Ils n’avaient que deux choses à faire : ou laisser mourir leurs amis sans chercher à les sauver, cette idée ne leur vint même pas, ou aller mourir avec eux.

Hors de ces deux combinaisons, il n’y avait rien ! c’était vainement qu’ils se creusaient la tête pour résoudre ce problème insoluble.

C’était un mal sans remède, il fallait courber le front ; Valentin fut le premier qui se décida.

— Vive Dieu ! dit-il en se levant avec violence, puisque nous ne pouvons que mourir avec nos amis, hâtons-nous de les joindre, la mort leur semblera plus douce si nous sommes près d’eux.

— Allons ! répondirent résolument les deux Indiens comme un écho funèbre.
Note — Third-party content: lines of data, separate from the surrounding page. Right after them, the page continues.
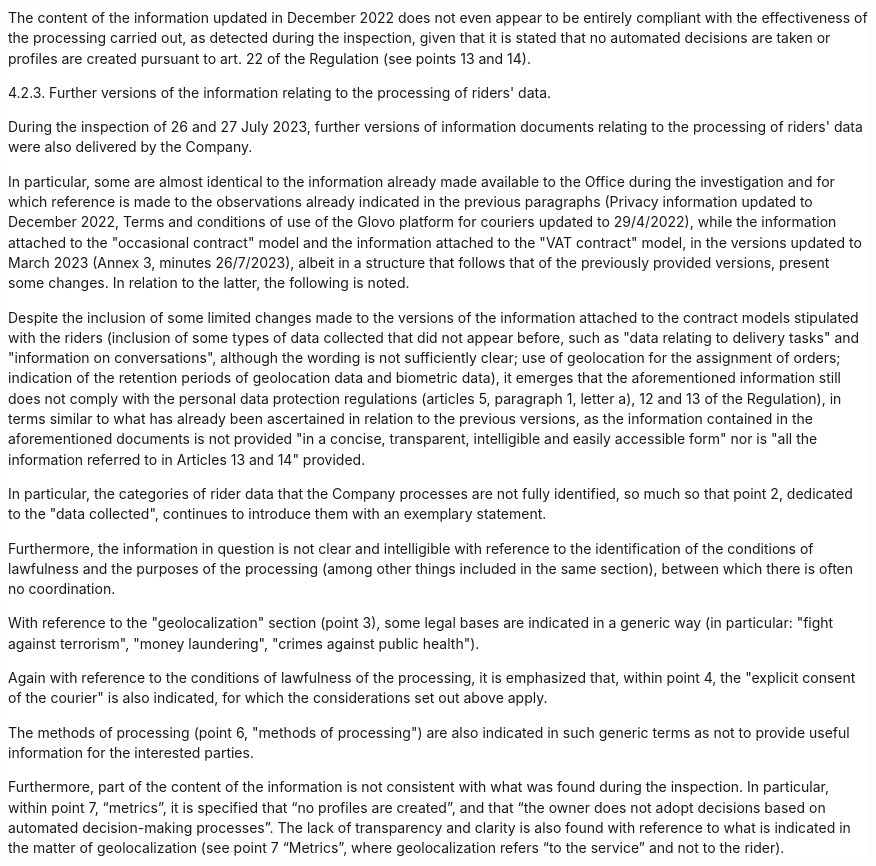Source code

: The content of the information updated in December 2022 does not even appear to be entirely compliant with the effectiveness of the processing carried out, as detected during the inspection, given that it is stated that no automated decisions are taken or profiles are created pursuant to art. 22 of the Regulation (see points 13 and 14).

4.2.3. Further versions of the information relating to the processing of riders' data.

During the inspection of 26 and 27 July 2023, further versions of information documents relating to the processing of riders' data were also delivered by the Company.

In particular, some are almost identical to the information already made available to the Office during the investigation and for which reference is made to the observations already indicated in the previous paragraphs (Privacy information updated to December 2022, Terms and conditions of use of the Glovo platform for couriers updated to 29/4/2022), while the information attached to the "occasional contract" model and the information attached to the "VAT contract" model, in the versions updated to March 2023 (Annex 3, minutes 26/7/2023), albeit in a structure that follows that of the previously provided versions, present some changes.
In relation to the latter, the following is noted.

Despite the inclusion of some limited changes made to the versions of the information attached to the contract models stipulated with the riders (inclusion of some types of data collected that did not appear before, such as "data relating to delivery tasks" and "information on conversations", although the wording is not sufficiently clear; use of geolocation for the assignment of orders; indication of the retention periods of geolocation data and biometric data), it emerges that the aforementioned information still does not comply with the personal data protection regulations (articles 5, paragraph 1, letter a), 12 and 13 of the Regulation), in terms similar to what has already been ascertained in relation to the previous versions, as the information contained in the aforementioned documents is not provided "in a concise, transparent, intelligible and easily accessible form" nor is "all the information referred to in Articles 13 and 14" provided.

In particular, the categories of rider data that the Company processes are not fully identified, so much so that point 2, dedicated to the "data collected", continues to introduce them with an exemplary statement.

Furthermore, the information in question is not clear and intelligible with reference to the identification of the conditions of lawfulness and the purposes of the processing (among other things included in the same section), between which there is often no coordination.

With reference to the "geolocalization" section (point 3), some legal bases are indicated in a generic way (in particular: "fight against terrorism", "money laundering", "crimes against public health").

Again with reference to the conditions of lawfulness of the processing, it is emphasized that, within point 4, the "explicit consent of the courier" is also indicated, for which the considerations set out above apply.

The methods of processing (point 6, "methods of processing") are also indicated in such generic terms as not to provide useful information for the interested parties.

Furthermore, part of the content of the information is not consistent with what was found during the inspection. In particular, within point 7, “metrics”, it is specified that “no profiles are created”, and that “the owner does not adopt decisions based on automated decision-making processes”.
The lack of transparency and clarity is also found with reference to what is indicated in the matter of geolocalization (see point 7 “Metrics”, where geolocalization refers “to the service” and not to the rider).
Ils sortirent de la hutte.

Le soleil se levait radieux à l’horizon.

— Bah ! dit Valentin tout ragaillardi par l’air frais du matin et les éblouissants rayons du soleil qui faisaient miroiter les cailloux de la route, nous nous en tirerons ! Tant que l’âme tient au corps, il y a de l’espoir ! ne nous laissons pas abattre, chef, je suis certain que nous les sauverons.

L’Ulmen hocha tristement la tête.

En ce moment, Joan, qui s’était éloigné sans que ses compagnons le remarquassent, revint, conduisant en bride trois chevaux harnachés.

— À cheval, dit-il, peut-être arriverons-nous à temps.

Les deux hommes poussèrent un cri de joie et sautèrent en selle.

Alors commença une course furieuse qui ne peut être comparée à rien.

Cette course dura six heures.

Il était près de onze heures lorsque les trois hommes, toujours suivis par le brave César, arrivèrent en vue du Corcovado.

— Ici nous devons mettre pied à terre, dit Joan, continuer plus longtemps notre route à cheval serait nous exposer à être découverts par les éclaireurs de Antinahuel.

Les chevaux furent abandonnés.

Le plus grand silence régnait aux environs.

Les trois compagnons commencèrent à gravir la montagne.

Après avoir monté pendant assez longtemps, ils s’arrêtèrent pour reprendre haleine et se consulter.

— Attendez-moi ici, dit Joan, je vais à la découverte, nous devons être entourés d’espions.

Ses compagnons s’étendirent sur le sol ; il s’éloigna en rampant.

Au lieu de monter davantage, l’Indien, qui avait calculé qu’ils se trouvaient à peu près à la hauteur du bloc de rochers, obliqua peu à peu et disparut bientôt derrière un bloc de rochers.

Son absence fut longue, près d’une heure s’écoula avant qu’il reparût.